London, 01 Feb - The widespread protests in Iran have largely dissipated after a violent crackdown by the Iranian authorities, but the underlying issues that caused the protests still exist, so we should be wary of seeing this as an end to the Iranian people’s uprising.
One of the issues raised by the protesters was Iran’s sponsorship of terrorism and regional warfare (i.e. Syria, Lebanon and Yemen) and the money spent on this rather than on programmes to benefit the Iranian people (i.e. healthcare, education, employment). In response, the Ruling system pulled back some of its security forces from Syria, in order to suppress the protests.
Now Iranian rulers have to choose between increasing spending on theri people or theri military and proxy forces. This may seem like an obvious choice, but there is another problem facing the government.
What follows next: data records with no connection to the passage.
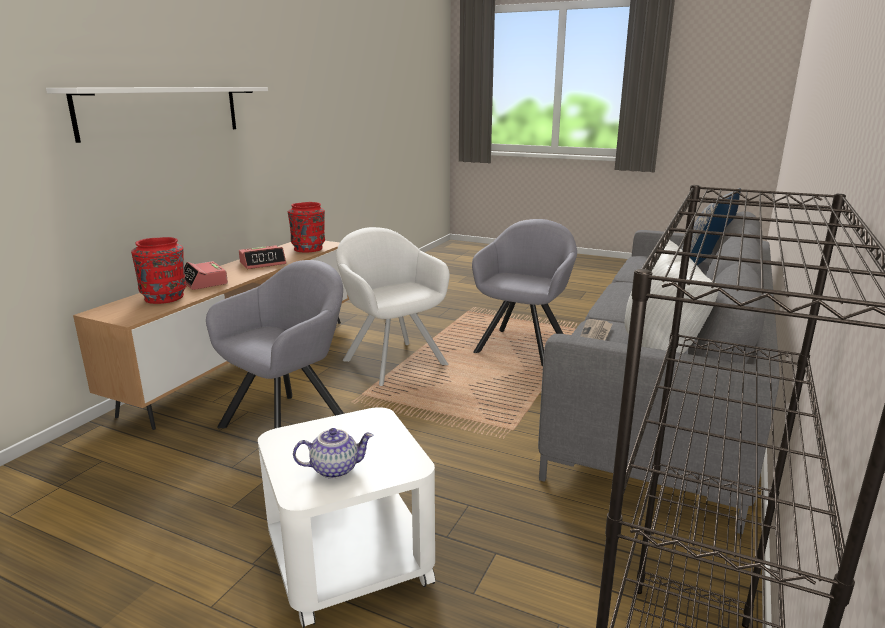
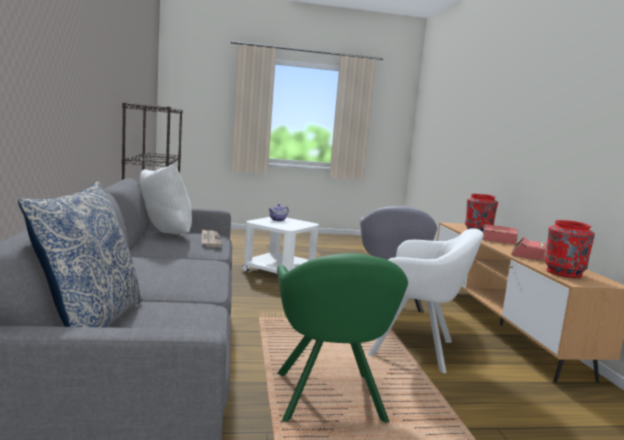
camera: 145 degrees right, 10 degrees down
(162, 111) = (550, 121): white shelf -> none
(524, 345) = (329, 400): grey armchair -> green armchair

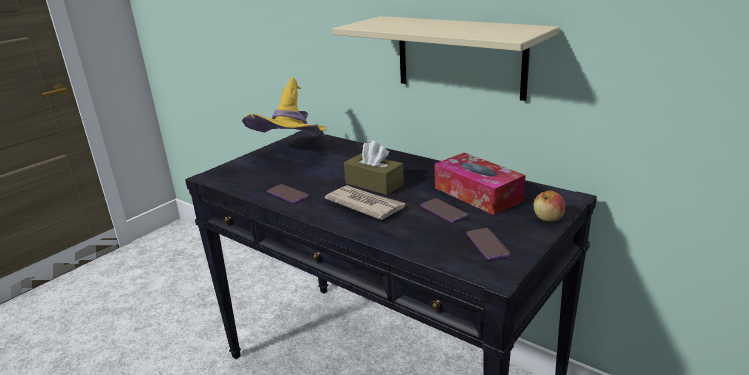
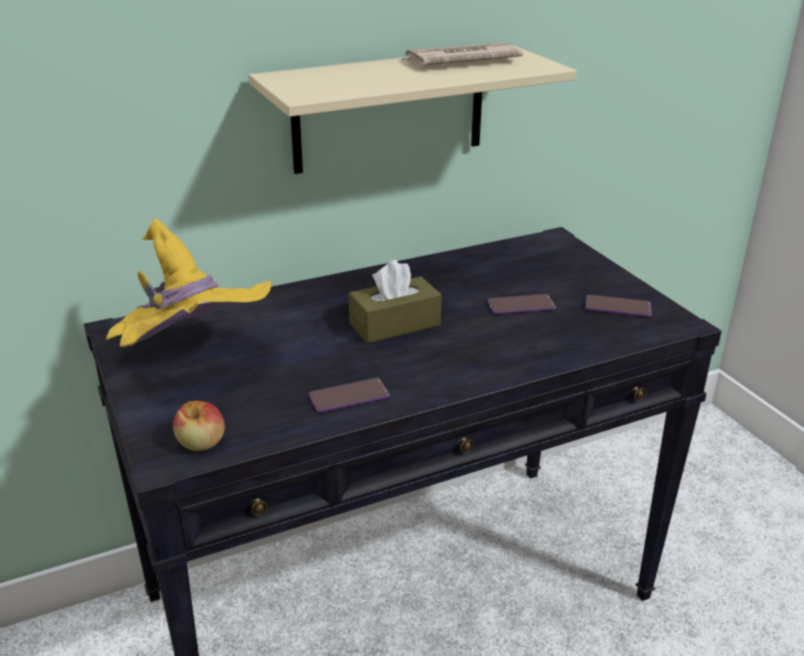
camera: 65 degrees left, 5 degrees up
(365, 205) = (451, 347): newspaper -> newspaper (459, 60)
(477, 194) = (498, 275): tissue box -> none
(548, 218) = (588, 262): apple -> apple (201, 443)

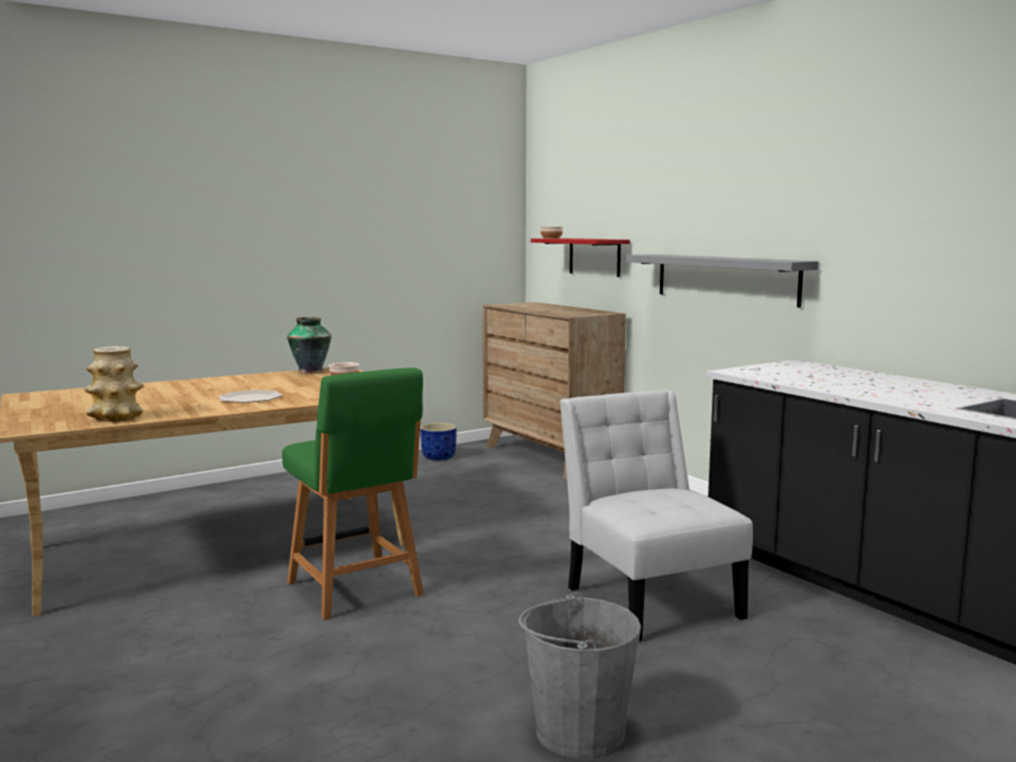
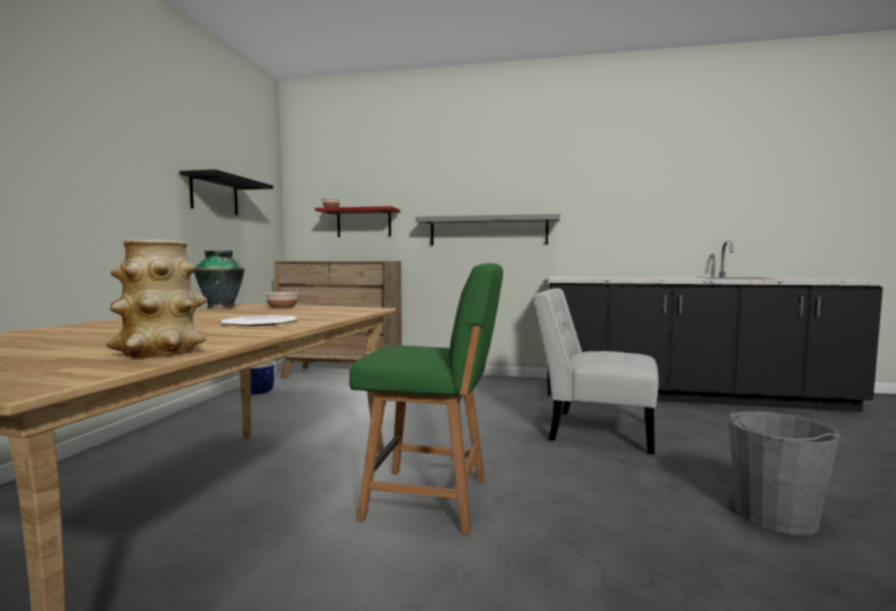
camera: 45 degrees left, 5 degrees down
(407, 234) = (214, 195): none -> black shelf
Some of its security forces actually joined the people’s protest, rather than attacking them, while the Ruling system’s proxy forces are doubtful about the future of the regime and are actually trying to distance themselves from Iran because they fear that the fall of the Mullahs will bring them down too.
Iran has only made small economic concessions to its people in the wake of the protests, whilst still keeping at least 8,000 in prison facing the death penalty and continuing to torture political prisoners to death, forgetting that while the demonstrations were sparked by a draft budget, they soon grew into a protest about everything wrong with the system.
The regime also stole from the country’s so-called rainy day fund in order to increase defence spending for the security funding, which is bound to anger the people again.
Now the Lebanese Hezbollah and the Iraqi Popular Mobilisation Units (PMUs) are trying to engage in the political process in their respective countries, rather than continue as paramilitary forces, while forces in Syria are reporting low spirits and are leaving the ranks.
With those security forces turning their backs on the regime, we may soon see an end to the Iranian government’s interference in the Middle East, which is just a ploy to distract from their domestic problems.
Add to that the chronic infighting within the Ruling system, from warring factions desperate to gain power when Supreme Leader Ali Khamenei dies. This is not, as its often described in the West, a fight between moderates and hardliners. There are no moderates in the Ruling system.
It is perfectly clear that the Ruling system is increasingly unstable, deserted by its security forces, and hated by its people. Soon, the regime will fall.